From 1849 until 1852 he participated in the campaigns against the Seminoles then was sent to the west coast where for four years he saw much field duty in California and Oregon against hostile Indians. Crane returned to New York in December 1856 assigned as assistant to the medical purveyor, attending surgeon, and examiner of recruits. He remained in this post, except while accompanying General Winfield Scott on a trip to the Pacific, until after the war began.

Crane was promoted to major and surgeon on 21 May 1861. In February 1862 he was detailed as medical director of the Department of Florida (Key West) then in June 1862 as medical director of the Department of the South.

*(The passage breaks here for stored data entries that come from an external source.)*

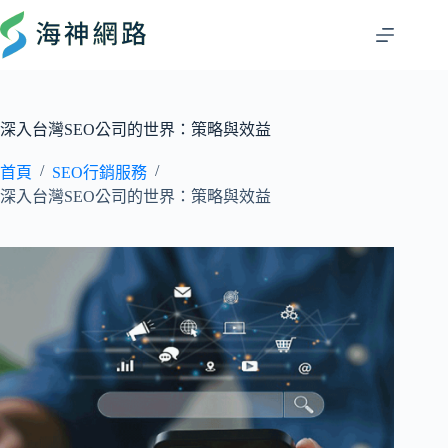
深入台灣SEO公司的世界：策略與效益
/
/
首頁
SEO行銷服務
深入台灣SEO公司的世界：策略與效益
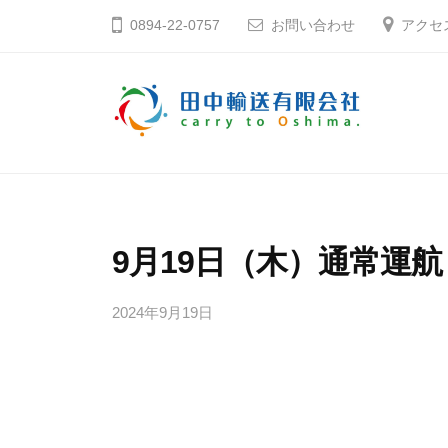
コ
中
0894-22-0757
お問い合わせ
アクセ
ン
輸
テ
送
ン
有
ツ
限
田
そ
へ
会
う
中
社
ス
だ
輸
キ
大
送
9月19日（木）通常運航
ッ
島
有
プ
へ
2024年9月19日
b
限
行
y
会
こ
田
社
う
中
輸
愛
送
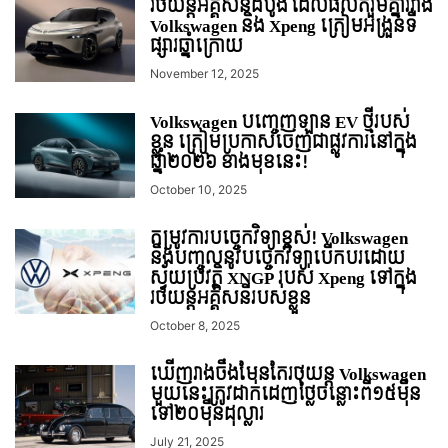
រថយន្តអគ្គិសនីដំបូង ដែលផលិតរួមគ្នារវាង
Volkswagen និង Xpeng ត្រៀមអង្រួនទី
ផ្សារឆ្នាំក្រោយ
November 12, 2025
Volkswagen បញ្ចេញឡាន EV ថ្មីរបស់
ខ្លួន ត្រៀមប្រកាសចេញជាផ្លូវការនៅក្នុង
ឆ្នាំ២០២៦ ខាងមុខនេះ!
October 10, 2025
តម្រូវការបច្ចេកវិទ្យាខ្ពស់! Volkswagen
នឹងបញ្ចូលនូវបច្ចេកវិទ្យាបើកបរដោយ
ស្វ័យប្រវត្តិ XNGP របស់ Xpeng ទៅក្នុង
រថយន្តអគ្គិសនីរបស់ខ្លួន
October 8, 2025
ឃើញរាងចឹងមែនតែរថយន្ដ Volkswagen
មួយនេះត្រូវ​ដាក់​ដេញថ្លៃ​ចន្លោះពី១៥មុឺន
ទៅ២០មុឺនដុល្លារ
July 21, 2025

In July 1863 he was recalled to Washington DC to be medical inspector of prisoners of war. On 3 September 1863, shortly after difficulties between Secretary of War Edwin M. Stanton and then Surgeon General William A. Hammond resulted in the latter being dismissed and Colonel Joseph K. Barnes being empowered to perform the duties of the Surgeon General, Crane was appointed executive officer and principal assistant in Barnes's office. Although he performed the duties of assistant Surgeon General, Crane was not officially given the title until 28 July 1866 when the medical department reorganization act was passed. With the title came promotion to colonel. He had been brevetted lieutenant colonel and colonel on 1 January 1865 and brigadier general on 13 March 1865. On 3 July 1882, after Barnes retired, Crane was named Surgeon General. He would not serve long as the head of the Army's medical department. He died 10 October 1883 from a hemorrhage at his home in Washington. At the time of his death he was also serving as commissioner of the US Soldiers' Home and was on the visiting staff of the Government Hospital for the insane and of the Columbia Hospital.